I Then Created and image based on my Basic image and added CS6 (which I was previously using in all the other images I made for 10.6 and 10.8) and it works on all the different iMacs.

I know it doesn't make any sense at all, I don't see why CC would affect an image, but it seems to.


I will keep testing as I have only used the image on two iMac 8,1 CoreDuo's two iMac 7,1 CoreDuo's and one iMac 12,1 i3 which the image with 10.9.4 and CC previously failed to build.
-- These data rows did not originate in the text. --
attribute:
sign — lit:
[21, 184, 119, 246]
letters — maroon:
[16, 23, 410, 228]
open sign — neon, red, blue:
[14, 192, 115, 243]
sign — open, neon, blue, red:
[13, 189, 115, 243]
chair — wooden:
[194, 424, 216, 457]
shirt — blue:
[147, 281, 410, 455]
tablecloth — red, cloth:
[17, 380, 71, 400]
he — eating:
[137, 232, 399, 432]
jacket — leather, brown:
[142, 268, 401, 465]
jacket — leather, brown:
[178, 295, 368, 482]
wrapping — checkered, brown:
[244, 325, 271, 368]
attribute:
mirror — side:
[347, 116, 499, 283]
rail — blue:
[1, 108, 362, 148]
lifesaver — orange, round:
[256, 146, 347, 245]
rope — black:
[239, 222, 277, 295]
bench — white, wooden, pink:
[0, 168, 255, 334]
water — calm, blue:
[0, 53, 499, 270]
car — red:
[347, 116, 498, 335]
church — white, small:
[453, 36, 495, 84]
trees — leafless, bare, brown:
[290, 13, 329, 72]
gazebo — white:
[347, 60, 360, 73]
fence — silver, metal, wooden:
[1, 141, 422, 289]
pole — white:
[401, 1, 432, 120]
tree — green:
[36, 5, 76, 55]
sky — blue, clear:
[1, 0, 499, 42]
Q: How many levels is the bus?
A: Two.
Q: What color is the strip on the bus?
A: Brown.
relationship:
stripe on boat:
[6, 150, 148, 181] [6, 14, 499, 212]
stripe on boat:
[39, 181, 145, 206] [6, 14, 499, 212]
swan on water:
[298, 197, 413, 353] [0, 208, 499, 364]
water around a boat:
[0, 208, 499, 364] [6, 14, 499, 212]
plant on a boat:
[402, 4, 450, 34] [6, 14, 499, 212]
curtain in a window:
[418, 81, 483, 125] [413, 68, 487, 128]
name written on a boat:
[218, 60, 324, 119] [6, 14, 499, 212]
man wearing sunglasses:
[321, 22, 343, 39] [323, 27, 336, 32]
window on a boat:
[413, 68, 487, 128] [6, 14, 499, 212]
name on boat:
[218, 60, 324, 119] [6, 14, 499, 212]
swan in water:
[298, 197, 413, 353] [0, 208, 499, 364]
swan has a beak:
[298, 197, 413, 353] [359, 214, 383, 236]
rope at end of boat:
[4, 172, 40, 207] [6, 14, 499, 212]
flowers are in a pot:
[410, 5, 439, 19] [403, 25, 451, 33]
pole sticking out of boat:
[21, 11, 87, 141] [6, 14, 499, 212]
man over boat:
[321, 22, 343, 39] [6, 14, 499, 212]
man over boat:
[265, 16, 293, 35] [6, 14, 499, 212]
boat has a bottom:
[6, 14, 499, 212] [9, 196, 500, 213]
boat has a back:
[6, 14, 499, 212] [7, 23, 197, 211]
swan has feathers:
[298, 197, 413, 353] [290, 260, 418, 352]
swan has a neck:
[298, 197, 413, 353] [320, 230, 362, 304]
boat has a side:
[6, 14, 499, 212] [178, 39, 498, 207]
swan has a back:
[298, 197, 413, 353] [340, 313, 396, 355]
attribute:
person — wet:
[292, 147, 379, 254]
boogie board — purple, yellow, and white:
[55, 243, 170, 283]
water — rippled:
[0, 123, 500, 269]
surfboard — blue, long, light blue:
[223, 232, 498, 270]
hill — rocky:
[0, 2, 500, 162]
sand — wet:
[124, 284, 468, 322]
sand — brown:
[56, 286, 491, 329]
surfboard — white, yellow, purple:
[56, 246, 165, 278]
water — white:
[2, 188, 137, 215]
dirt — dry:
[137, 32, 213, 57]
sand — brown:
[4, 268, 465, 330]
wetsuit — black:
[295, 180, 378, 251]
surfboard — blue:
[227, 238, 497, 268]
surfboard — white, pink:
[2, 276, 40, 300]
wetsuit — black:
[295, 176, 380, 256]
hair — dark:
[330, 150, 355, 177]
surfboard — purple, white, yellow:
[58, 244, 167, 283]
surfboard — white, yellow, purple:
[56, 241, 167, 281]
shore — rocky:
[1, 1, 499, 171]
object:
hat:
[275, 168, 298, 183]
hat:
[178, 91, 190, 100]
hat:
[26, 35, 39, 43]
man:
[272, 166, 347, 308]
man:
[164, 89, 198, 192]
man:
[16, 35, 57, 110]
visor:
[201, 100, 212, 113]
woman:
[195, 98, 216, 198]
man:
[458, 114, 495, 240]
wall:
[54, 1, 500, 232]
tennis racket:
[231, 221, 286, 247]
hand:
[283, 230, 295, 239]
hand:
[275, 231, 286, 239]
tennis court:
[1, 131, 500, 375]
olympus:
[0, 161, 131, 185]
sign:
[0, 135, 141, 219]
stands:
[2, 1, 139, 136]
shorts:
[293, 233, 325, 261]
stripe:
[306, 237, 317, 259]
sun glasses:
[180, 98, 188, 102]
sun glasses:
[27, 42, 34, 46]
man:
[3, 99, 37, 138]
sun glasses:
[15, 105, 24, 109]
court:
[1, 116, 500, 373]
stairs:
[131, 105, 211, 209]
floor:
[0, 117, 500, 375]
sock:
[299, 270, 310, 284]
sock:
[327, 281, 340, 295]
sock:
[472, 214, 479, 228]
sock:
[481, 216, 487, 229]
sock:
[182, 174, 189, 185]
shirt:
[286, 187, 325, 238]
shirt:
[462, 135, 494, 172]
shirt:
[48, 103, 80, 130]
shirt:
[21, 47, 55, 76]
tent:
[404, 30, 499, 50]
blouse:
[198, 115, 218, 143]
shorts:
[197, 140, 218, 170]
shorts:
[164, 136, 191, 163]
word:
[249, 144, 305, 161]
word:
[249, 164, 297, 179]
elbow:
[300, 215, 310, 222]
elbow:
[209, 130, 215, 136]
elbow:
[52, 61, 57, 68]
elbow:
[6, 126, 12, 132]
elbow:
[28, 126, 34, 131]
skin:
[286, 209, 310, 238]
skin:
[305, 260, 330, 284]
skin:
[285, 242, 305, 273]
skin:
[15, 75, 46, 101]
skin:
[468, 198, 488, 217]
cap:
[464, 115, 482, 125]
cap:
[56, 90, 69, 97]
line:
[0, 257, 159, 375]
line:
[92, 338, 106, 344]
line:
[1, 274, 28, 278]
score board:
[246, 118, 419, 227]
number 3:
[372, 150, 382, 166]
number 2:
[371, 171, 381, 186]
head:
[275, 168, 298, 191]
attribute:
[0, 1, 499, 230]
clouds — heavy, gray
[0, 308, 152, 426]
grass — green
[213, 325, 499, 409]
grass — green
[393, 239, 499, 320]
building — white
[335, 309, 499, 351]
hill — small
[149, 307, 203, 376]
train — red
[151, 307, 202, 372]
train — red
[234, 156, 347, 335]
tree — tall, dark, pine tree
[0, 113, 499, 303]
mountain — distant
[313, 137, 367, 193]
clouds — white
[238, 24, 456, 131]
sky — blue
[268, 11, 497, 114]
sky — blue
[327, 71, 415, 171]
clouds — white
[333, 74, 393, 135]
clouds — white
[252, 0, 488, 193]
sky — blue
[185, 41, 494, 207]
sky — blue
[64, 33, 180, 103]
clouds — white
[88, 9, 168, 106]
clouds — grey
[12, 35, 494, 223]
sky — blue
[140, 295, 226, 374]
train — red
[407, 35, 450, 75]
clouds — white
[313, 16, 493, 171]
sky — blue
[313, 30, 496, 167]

Jul 11, 2014 9:29 AM in response to piperspace

Well it's just all become irrelevant, those idiots at apple have gone and broken windows file sharing with smb2.

When a new AD account is created and the user logs in for the first time on a mac with Maverick installed, the home directory permissions get completely messed up and the user can't access any of there home directory including there library folder. Do the same thing with a 10.6 or 10.8 Mac and it's fine, then if you log on to 10.9 after previously logging on to a 10.8 Mac it works ok because the permission were already set correctly in 10.8

Apple really need to sort themselves out, working on macs these days is nothing but aggravation.